Returning to study

Victoria University of Wellington welcomes a great number of students who haven’t been studying for several years or who are returning after a break.

This may be your first time at university or you may be returning to study. Mature age students often worry that they are not as prepared for university as school leavers, but in actual fact your life experience and the skills you have gained along the way give you a real advantage.

It can be challenging, at first, to adapt to a learning environment that may be quite different from what you’d previously experienced. But building on your previous experience will allow you to succeed in making the transition.

Adapting to different expectations

A key thing to remember is that expectations vary across different disciplines. Some courses may scaffold your learning; others may assume that you are already familiar with the university environment.

It is also important to remember that different subjects have different modes of assessment. You should work out early on what is expected from your markers in each of your assessments.

If you are taking a few different subjects, make sure to familiarise yourself with the expectations. Read the course outline carefully. This is where your lecturer will put crucial information about your course.

Fitting everything in

Spend some time familiarising yourself with the assessment schedule and expectations before the course starts. This can be accessed on your course page on the Course Finder. Add these details to your calendar, and anticipate when you’re going to be at your busiest in the trimester.
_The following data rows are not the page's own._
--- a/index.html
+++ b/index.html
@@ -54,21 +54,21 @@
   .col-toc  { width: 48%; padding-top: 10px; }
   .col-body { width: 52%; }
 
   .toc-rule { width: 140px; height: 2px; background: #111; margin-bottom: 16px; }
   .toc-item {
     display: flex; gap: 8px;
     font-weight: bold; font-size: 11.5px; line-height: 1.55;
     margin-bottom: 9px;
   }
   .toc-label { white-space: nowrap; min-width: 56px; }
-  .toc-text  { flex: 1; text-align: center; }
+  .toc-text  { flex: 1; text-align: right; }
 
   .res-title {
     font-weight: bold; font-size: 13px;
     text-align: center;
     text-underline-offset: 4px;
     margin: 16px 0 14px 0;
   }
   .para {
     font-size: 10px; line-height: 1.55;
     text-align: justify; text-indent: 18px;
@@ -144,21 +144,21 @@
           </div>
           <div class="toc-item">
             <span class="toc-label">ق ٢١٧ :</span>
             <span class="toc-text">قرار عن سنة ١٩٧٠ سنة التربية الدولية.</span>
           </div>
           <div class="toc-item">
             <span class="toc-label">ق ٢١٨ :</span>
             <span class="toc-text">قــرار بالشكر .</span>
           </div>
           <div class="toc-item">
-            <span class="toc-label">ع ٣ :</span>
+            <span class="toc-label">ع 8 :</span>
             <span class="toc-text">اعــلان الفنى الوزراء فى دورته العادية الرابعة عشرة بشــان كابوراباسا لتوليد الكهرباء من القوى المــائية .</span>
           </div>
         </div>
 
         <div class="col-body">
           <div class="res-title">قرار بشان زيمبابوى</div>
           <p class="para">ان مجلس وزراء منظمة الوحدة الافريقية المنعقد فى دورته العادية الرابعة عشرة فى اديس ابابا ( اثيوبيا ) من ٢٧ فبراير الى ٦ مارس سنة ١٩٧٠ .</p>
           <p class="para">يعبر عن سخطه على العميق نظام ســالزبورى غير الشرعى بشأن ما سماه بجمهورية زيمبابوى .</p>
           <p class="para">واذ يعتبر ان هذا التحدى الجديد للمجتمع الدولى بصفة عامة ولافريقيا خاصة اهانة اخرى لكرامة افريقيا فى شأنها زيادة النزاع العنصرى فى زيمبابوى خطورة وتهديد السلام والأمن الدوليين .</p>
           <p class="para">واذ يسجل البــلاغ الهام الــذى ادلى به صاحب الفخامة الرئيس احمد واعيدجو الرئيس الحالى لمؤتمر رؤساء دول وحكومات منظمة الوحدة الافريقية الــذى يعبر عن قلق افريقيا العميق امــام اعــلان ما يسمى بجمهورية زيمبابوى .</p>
If you are studying part time, a parent, or working many hours while studying, you will need to fit your studies into your busy schedule. But never fear, many people successfully balance all three!
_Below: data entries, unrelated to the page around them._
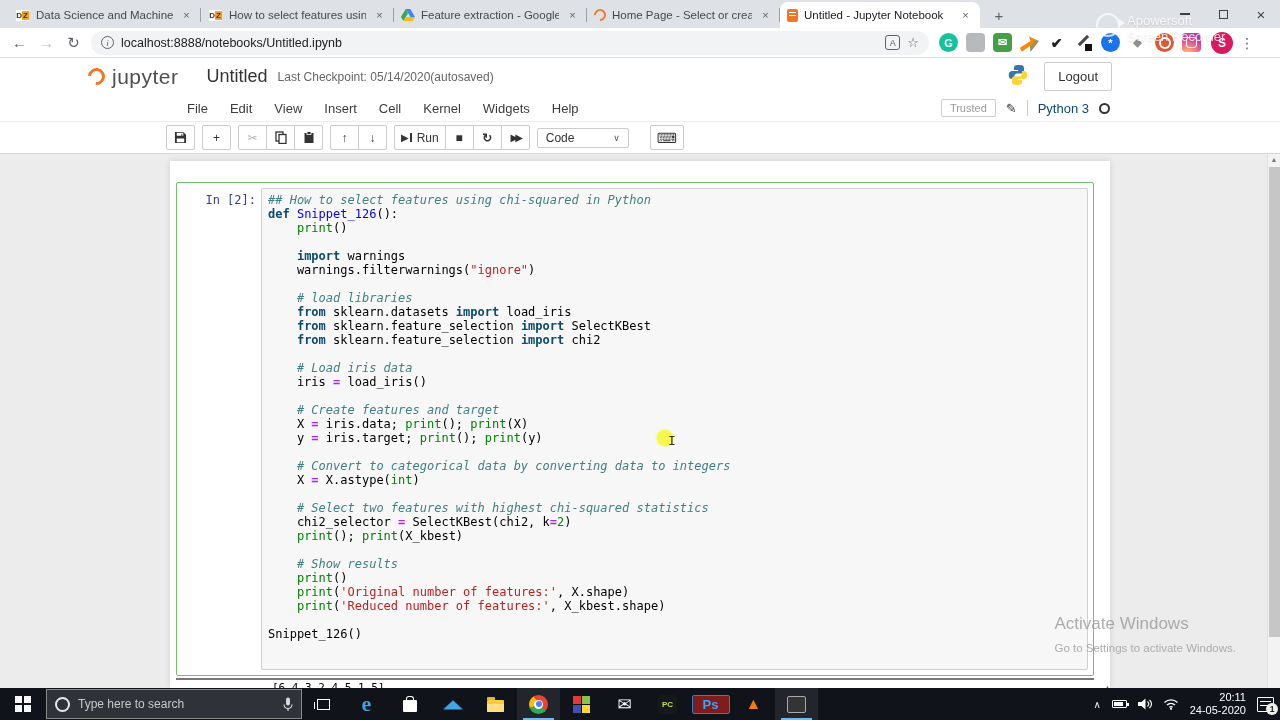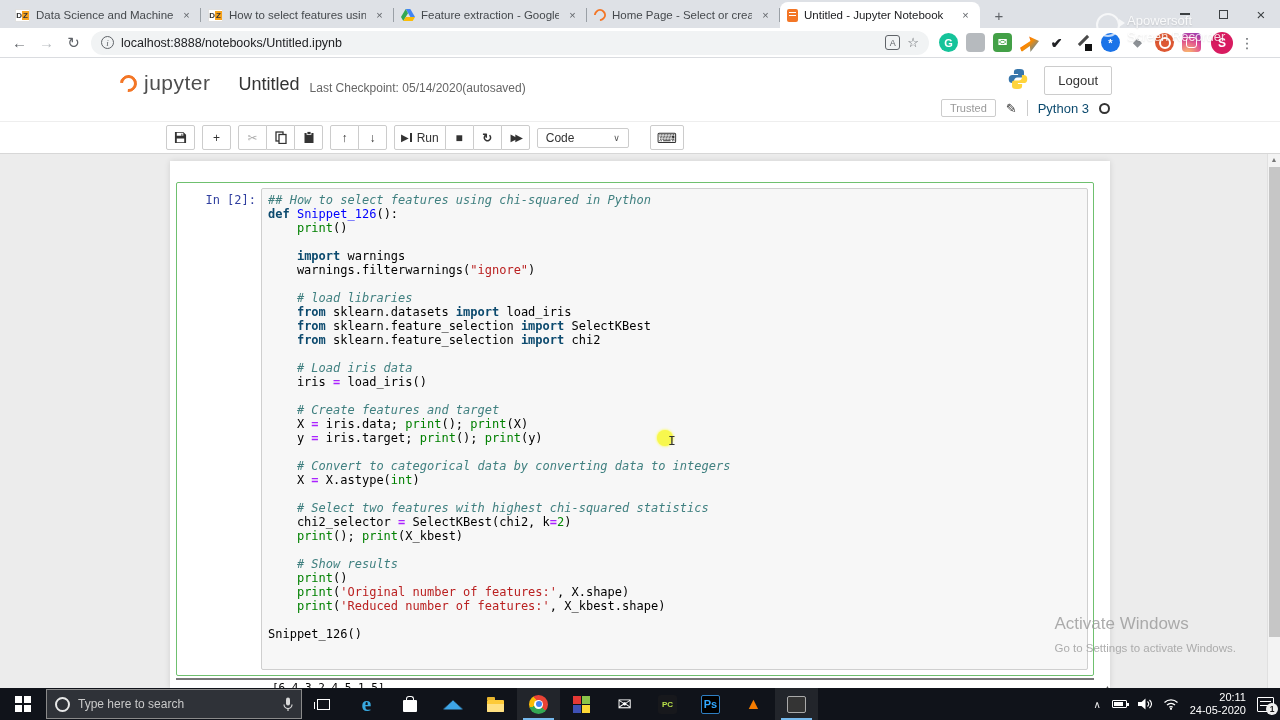--- a/index.html
+++ b/index.html
@@ -41,21 +41,21 @@
   .ext-checkmark-icon{font-size:14px}
   .ext-eyedropper-icon::before{content:"";position:absolute;width:3px;height:13px;background:#4a4a4a;transform:rotate(45deg);left:8px;top:1px}
   .ext-eyedropper-icon::after{content:"";position:absolute;width:7px;height:7px;background:#111;right:1px;bottom:1px}
   .ext-duckduckgo-icon::before{content:"";width:8px;height:8px;border:2px solid #fff;border-radius:50%}
   .ext-instagram-icon{background:radial-gradient(circle at 30% 110%,#fdc468,#df4996 60%,#8a3ab9)!important}
   .ext-instagram-icon::before{content:"";width:9px;height:9px;border:1.6px solid #fff;border-radius:3px}
   .avatar{width:22px;height:22px;border-radius:50%;background:#d81b60;color:#fff;font-size:12px;font-weight:bold;display:flex;align-items:center;justify-content:center;margin-left:10px}
   .kebab{width:20px;text-align:center;color:#5f6368;font-size:14px;margin-left:4px}
 
   
-  .jheader{position:absolute;left:0;top:58px;right:0;height:37px;background:#fff;display:flex;align-items:flex-end;padding-left:120px}
+  .jheader{position:absolute;left:0;top:58px;right:0;height:37px;background:#fff;display:flex;align-items:center;padding-left:88px}
   .jlogo{display:flex;align-items:center;gap:7px;margin-right:28px}
   .jlogo .ring{width:17px;height:17px;border-radius:50%;border:3px solid #f37626;border-left-color:transparent;transform:rotate(-40deg)}
   .jlogo .word{font-size:21px;color:#4e4e4e;letter-spacing:.5px}
   .jtitle{font-size:18px;color:#333;margin-right:10px}
   .jcheck{font-size:12px;color:#666}
   .jauto{font-size:12px;color:#666;margin-left:0}
   .jright{margin-left:auto;display:flex;align-items:center;gap:14px;padding-right:168px}
   .logout{border:1px solid #ccc;border-radius:2px;background:#fff;font-size:13px;color:#333;padding:6px 13px}
 
   
@@ -133,21 +133,21 @@
   .folder::before{content:"";position:absolute;left:0;top:-3px;width:8px;height:3px;background:#e8b52f;border-radius:1px 1px 0 0}
   .folder::after{content:"";position:absolute;left:0;bottom:0;width:17px;height:8px;background:#ffe082;border-radius:0 0 1px 1px}
   .chrome-ball{width:19px;height:19px;border-radius:50%;background:conic-gradient(from 130deg,#34a853 0 120deg,#fbbc05 120deg 200deg,#ea4335 200deg 360deg);display:flex;align-items:center;justify-content:center}
   .chrome-ball .inner{width:9px;height:9px;border-radius:50%;background:#fff;display:flex;align-items:center;justify-content:center}
   .chrome-ball .dot{width:6px;height:6px;border-radius:50%;background:#4285f4}
   .gridico{display:grid;grid-template-columns:8px 8px;grid-template-rows:8px 8px;gap:1px}
   .gridico span:nth-child(1){background:#e53935}.gridico span:nth-child(2){background:#8bc34a}
   .gridico span:nth-child(3){background:#3f51b5}.gridico span:nth-child(4){background:#fdd835}
   .mailico{color:#fff;font-size:17px}
   .pycharm{width:19px;height:19px;background:#17181c;border-radius:3px;color:#b8e04a;font-size:8px;font-weight:bold;display:flex;align-items:center;justify-content:center}
-  .psico{width:19px;height:19px;background:#000000;border:1px solid #2f7fc2;border-radius:2px;color:#31a8ff;font-size:11px;font-weight:bold;display:flex;align-items:center;justify-content:center}
+  .psico{width:38px;height:19px;background:#7f1d1d;border:1px solid #2f7fc2;border-radius:2px;color:#31a8ff;font-size:13px;font-weight:bold;display:flex;align-items:center;justify-content:center}
   .vlcico{color:#f57c00;font-size:16px}
   .cmdico{width:19px;height:17px;background:#343434;border:1px solid #aaa;border-radius:2px;color:#ddd;font-size:7px;display:flex;align-items:flex-start;padding:1px 2px}
   .tray{margin-left:auto;display:flex;align-items:center;gap:11px;padding-right:6px;color:#fff}
   .tray .chev{font-size:10px;color:#eee}
   .battery{width:15px;height:8px;border:1px solid #fff;border-radius:1px;position:relative}
   .battery::before{content:"";position:absolute;left:1px;top:1px;bottom:1px;width:9px;background:#fff}
   .battery::after{content:"";position:absolute;right:-3px;top:2px;width:2px;height:3px;background:#fff}
   .clockblk{text-align:right;font-size:11px;line-height:13px;color:#fff}
   .action{width:17px;height:15px;border:1.3px solid #fff;border-radius:1px;position:relative}
   .action::before{content:"";position:absolute;left:2px;top:3px;right:2px;height:1.5px;background:#fff;box-shadow:0 4px 0 #fff}
@@ -245,20 +245,30 @@
       <svg width="24" height="24" viewBox="0 0 24 24">
           <path fill="#3776ab" d="M11.9 2c-3 0-4 1.3-4 3.1V7h4.2v.9H6.3C4.3 7.9 2.7 9 2.7 12s1.6 4 3.6 4h1.8v-2.4c0-1.7 1.4-3.1 3.1-3.1h4.6c1.4 0 2.2-.9 2.2-2.2V5.1C18 3.3 16.9 2 13.9 2h-2z"></path>
           <path fill="#ffd43b" d="M12.1 22c3 0 4-1.3 4-3.1V17h-4.2v-.9h5.8c2 0 3.6-1.1 3.6-4.1s-1.6-4-3.6-4h-1.8v2.4c0 1.7-1.4 3.1-3.1 3.1H8.2c-1.4 0-2.2.9-2.2 2.2v3.2C6 20.7 7.1 22 10.1 22h2z"></path>
         </svg>
     </span>
     <button class="logout">Logout</button>
   </div>
 </div>
 
 <div class="jmenubar">
+  <div id="menus" style="display:flex;align-items:center">
+      <div class="menu-item">File</div>
+      <div class="menu-item">Edit</div>
+      <div class="menu-item">View</div>
+      <div class="menu-item">Insert</div>
+      <div class="menu-item">Cell</div>
+      <div class="menu-item">Kernel</div>
+      <div class="menu-item">Widgets</div>
+      <div class="menu-item">Help</div>
+    </div>
   <div class="jmenu-right">
     <span class="trusted">Trusted</span>
     <span class="pencil">✎</span>
     <span class="vdiv"></span>
     <span class="kname">Python 3</span>
     <span class="kcircle"></span>
   </div>
 </div>
 
 <div class="jtoolbar">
If you want to make a realistic schedule that allows you to manage your study, personal, and work commitments, make an appointment with one of our learning advisers.

Academic writing

Don’t worry if you haven’t written anything ‘academic’ for a long time. The writing skills that you have developed in your profession or everyday life are transferrable to university.

The challenge lies in understanding what your markers’ expectations are.

The ability to construct a good essay or report involves understanding the process and the conventions of academic writing. You may feel a bit rusty or lacking in confidence. But remember, academic writing is a developmental skill that will improve with time and practice.

Student Learning can help with individual assistance and/or workshops. You can have a 50 minute individual appointment at Student Learning (you need to book ahead for this as places fill up fast) or drop into the library for a quick 15 minute chat.